# [EXERCISE AIM]
Put the lines of the data below into a JSON list of strings, one string per line and no blank lines, beginning at the line with "collector number: 24789" and continuing through the line with "genus: Calamagrostis". Include nothing outside that span.

# [RECORDED INFORMATION]
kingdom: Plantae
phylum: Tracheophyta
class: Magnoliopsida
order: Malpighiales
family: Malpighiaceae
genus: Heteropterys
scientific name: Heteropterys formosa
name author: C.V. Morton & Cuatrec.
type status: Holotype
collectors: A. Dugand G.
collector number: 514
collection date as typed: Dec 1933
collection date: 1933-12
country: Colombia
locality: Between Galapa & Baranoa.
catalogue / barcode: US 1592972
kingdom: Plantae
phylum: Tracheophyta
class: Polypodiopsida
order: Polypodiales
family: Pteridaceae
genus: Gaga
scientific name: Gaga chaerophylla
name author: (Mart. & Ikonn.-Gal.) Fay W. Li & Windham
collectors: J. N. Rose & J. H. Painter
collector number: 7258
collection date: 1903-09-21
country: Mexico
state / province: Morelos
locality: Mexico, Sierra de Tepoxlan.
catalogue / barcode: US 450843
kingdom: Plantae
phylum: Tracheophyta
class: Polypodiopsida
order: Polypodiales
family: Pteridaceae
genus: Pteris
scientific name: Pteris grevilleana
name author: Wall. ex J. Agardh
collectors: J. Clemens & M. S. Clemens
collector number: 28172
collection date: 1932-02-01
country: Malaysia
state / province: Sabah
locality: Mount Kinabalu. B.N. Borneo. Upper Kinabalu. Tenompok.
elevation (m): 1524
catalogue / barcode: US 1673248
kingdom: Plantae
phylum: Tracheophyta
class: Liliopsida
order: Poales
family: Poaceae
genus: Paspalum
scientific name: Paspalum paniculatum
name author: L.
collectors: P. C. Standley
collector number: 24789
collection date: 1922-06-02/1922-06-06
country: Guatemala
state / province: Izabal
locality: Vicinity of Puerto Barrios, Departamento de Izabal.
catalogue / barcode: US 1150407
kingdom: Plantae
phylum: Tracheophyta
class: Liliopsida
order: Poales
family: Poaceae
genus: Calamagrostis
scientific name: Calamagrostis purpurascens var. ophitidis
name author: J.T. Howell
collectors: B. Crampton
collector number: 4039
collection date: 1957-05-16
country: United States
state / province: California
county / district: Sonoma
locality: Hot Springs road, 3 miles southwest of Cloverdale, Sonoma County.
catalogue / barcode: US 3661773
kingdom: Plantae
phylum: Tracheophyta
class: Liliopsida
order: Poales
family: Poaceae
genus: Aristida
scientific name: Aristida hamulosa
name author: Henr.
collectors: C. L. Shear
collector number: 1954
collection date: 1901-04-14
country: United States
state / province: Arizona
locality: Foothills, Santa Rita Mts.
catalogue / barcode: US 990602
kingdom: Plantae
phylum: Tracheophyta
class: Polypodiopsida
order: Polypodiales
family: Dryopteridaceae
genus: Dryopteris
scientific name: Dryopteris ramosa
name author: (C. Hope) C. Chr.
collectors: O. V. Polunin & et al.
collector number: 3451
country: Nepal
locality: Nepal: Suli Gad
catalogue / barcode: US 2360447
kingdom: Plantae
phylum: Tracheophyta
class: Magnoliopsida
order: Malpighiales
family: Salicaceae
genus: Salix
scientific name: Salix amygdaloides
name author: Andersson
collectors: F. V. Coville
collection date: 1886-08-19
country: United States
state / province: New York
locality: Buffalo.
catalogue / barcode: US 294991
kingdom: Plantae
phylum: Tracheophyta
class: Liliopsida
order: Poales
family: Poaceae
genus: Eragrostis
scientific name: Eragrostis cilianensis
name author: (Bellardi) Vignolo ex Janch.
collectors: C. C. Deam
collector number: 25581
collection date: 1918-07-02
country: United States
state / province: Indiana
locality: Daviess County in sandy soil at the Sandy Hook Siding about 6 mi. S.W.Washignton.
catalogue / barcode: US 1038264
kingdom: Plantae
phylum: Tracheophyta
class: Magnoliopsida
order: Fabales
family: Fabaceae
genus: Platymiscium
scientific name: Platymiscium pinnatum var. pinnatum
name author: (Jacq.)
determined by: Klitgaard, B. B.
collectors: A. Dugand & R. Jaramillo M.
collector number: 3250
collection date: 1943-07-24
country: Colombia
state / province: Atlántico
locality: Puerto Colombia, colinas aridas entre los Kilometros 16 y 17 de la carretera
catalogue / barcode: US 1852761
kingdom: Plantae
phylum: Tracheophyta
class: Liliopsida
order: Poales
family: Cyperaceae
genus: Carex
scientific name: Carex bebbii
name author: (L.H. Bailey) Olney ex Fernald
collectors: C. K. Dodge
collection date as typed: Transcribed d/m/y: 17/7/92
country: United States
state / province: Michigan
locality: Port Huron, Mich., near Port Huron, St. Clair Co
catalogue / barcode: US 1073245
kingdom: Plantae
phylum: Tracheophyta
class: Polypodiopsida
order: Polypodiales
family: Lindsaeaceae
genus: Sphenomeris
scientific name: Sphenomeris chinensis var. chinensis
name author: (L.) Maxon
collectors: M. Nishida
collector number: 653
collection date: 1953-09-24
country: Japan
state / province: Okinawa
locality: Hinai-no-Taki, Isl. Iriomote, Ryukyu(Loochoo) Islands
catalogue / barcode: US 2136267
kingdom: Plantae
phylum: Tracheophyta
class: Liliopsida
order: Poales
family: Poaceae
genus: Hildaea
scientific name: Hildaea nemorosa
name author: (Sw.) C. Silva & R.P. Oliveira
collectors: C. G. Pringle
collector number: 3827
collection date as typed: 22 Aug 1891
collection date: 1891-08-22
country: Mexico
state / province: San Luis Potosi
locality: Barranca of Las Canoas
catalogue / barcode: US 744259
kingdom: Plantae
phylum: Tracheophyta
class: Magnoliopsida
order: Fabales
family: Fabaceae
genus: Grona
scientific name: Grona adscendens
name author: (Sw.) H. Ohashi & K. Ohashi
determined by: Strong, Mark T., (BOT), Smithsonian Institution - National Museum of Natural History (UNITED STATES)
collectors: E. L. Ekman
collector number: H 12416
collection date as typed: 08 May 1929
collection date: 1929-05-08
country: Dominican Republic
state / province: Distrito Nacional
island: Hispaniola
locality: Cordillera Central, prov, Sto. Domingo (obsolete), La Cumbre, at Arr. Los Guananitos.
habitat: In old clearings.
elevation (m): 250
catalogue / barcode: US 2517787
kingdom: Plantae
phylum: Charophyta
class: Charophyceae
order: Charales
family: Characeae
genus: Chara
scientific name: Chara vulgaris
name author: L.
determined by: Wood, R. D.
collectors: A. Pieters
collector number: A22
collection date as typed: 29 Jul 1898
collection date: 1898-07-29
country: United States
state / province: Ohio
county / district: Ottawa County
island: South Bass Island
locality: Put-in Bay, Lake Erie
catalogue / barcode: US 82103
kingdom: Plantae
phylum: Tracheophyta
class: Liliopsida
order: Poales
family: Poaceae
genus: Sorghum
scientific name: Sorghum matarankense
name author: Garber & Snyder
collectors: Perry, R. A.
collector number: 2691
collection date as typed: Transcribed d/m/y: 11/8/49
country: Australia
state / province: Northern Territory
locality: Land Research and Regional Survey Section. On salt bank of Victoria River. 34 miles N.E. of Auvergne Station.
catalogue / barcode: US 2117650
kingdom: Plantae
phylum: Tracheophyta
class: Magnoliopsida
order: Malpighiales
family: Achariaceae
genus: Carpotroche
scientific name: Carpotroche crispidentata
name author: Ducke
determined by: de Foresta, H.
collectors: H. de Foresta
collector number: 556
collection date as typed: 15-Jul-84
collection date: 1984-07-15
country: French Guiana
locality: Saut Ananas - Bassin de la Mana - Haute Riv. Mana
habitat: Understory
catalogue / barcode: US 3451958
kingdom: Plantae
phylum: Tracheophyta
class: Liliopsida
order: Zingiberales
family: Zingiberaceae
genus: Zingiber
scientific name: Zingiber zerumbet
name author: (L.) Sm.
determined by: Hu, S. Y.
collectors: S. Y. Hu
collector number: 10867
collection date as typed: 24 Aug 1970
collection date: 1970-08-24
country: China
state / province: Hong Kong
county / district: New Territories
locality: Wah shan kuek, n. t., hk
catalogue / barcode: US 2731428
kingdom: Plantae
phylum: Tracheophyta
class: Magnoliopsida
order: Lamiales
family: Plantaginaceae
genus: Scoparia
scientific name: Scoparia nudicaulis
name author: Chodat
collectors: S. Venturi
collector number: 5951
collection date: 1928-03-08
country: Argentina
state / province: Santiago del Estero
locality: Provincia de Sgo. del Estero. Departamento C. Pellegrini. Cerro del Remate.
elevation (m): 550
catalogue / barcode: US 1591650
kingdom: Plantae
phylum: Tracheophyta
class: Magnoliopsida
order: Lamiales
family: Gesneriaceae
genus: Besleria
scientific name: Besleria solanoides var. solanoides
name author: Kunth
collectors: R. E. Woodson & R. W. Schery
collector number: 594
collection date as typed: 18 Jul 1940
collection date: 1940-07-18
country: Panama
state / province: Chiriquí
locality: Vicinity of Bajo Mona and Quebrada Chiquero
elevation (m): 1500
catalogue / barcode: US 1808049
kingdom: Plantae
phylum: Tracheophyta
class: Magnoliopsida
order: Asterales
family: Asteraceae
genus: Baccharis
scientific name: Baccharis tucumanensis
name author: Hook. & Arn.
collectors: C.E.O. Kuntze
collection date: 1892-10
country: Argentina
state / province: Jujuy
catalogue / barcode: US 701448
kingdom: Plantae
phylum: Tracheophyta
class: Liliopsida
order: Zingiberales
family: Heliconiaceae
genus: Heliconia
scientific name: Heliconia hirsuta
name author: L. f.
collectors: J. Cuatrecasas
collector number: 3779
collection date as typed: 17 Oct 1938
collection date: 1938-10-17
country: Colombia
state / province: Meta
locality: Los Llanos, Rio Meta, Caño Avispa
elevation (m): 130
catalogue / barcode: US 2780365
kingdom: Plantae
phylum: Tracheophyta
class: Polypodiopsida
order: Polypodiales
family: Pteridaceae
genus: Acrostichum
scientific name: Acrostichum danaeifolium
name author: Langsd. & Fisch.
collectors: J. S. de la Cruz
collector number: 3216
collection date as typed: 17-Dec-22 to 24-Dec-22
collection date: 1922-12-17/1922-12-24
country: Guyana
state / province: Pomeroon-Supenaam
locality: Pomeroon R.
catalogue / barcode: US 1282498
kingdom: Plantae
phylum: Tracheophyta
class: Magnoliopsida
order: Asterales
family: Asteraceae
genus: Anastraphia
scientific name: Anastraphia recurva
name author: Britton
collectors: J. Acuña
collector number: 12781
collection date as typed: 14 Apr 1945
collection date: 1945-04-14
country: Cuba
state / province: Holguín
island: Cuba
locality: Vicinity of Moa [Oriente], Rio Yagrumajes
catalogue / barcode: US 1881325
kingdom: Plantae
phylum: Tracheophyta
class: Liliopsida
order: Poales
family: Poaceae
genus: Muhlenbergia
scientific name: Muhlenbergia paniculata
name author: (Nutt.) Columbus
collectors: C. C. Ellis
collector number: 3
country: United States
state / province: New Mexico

# [EXPECTED OUTPUT]
[
  "collector number: 24789",
  "collection date: 1922-06-02/1922-06-06",
  "country: Guatemala",
  "state / province: Izabal",
  "locality: Vicinity of Puerto Barrios, Departamento de Izabal.",
  "catalogue / barcode: US 1150407",
  "kingdom: Plantae",
  "phylum: Tracheophyta",
  "class: Liliopsida",
  "order: Poales",
  "family: Poaceae",
  "genus: Calamagrostis"
]